- [Task instructions] Each line below must be reproduced exactly.

- [Source data]
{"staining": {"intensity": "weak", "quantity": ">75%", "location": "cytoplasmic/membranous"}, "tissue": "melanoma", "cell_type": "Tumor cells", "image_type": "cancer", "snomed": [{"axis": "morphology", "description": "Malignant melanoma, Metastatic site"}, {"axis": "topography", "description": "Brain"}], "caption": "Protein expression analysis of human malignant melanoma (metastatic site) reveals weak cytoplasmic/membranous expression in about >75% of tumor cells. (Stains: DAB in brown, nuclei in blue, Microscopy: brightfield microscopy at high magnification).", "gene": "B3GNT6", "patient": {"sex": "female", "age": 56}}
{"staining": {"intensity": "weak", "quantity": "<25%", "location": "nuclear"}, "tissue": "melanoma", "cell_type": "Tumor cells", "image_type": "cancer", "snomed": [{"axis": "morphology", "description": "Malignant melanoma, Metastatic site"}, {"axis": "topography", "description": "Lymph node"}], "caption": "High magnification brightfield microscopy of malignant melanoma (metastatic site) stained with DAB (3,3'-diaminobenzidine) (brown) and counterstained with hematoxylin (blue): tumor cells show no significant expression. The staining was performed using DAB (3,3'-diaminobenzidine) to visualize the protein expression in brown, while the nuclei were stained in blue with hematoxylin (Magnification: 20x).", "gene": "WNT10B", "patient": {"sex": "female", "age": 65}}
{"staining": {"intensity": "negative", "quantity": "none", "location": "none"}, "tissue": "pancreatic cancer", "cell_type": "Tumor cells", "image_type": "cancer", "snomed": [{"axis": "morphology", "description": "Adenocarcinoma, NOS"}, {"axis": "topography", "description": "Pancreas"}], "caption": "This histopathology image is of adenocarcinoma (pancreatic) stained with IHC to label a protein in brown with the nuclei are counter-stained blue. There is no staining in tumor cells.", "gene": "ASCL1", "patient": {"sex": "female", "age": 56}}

- [Task output]
{"staining": {"intensity": "weak", "quantity": ">75%", "location": "cytoplasmic/membranous"}, "tissue": "melanoma", "cell_type": "Tumor cells", "image_type": "cancer", "snomed": [{"axis": "morphology", "description": "Malignant melanoma, Metastatic site"}, {"axis": "topography", "description": "Brain"}], "caption": "Protein expression analysis of human malignant melanoma (metastatic site) reveals weak cytoplasmic/membranous expression in about >75% of tumor cells. (Stains: DAB in brown, nuclei in blue, Microscopy: brightfield microscopy at high magnification).", "gene": "B3GNT6", "patient": {"sex": "female", "age": 56}}
{"staining": {"intensity": "weak", "quantity": "<25%", "location": "nuclear"}, "tissue": "melanoma", "cell_type": "Tumor cells", "image_type": "cancer", "snomed": [{"axis": "morphology", "description": "Malignant melanoma, Metastatic site"}, {"axis": "topography", "description": "Lymph node"}], "caption": "High magnification brightfield microscopy of malignant melanoma (metastatic site) stained with DAB (3,3'-diaminobenzidine) (brown) and counterstained with hematoxylin (blue): tumor cells show no significant expression. The staining was performed using DAB (3,3'-diaminobenzidine) to visualize the protein expression in brown, while the nuclei were stained in blue with hematoxylin (Magnification: 20x).", "gene": "WNT10B", "patient": {"sex": "female", "age": 65}}
{"staining": {"intensity": "negative", "quantity": "none", "location": "none"}, "tissue": "pancreatic cancer", "cell_type": "Tumor cells", "image_type": "cancer", "snomed": [{"axis": "morphology", "description": "Adenocarcinoma, NOS"}, {"axis": "topography", "description": "Pancreas"}], "caption": "This histopathology image is of adenocarcinoma (pancreatic) stained with IHC to label a protein in brown with the nuclei are counter-stained blue. There is no staining in tumor cells.", "gene": "ASCL1", "patient": {"sex": "female", "age": 56}}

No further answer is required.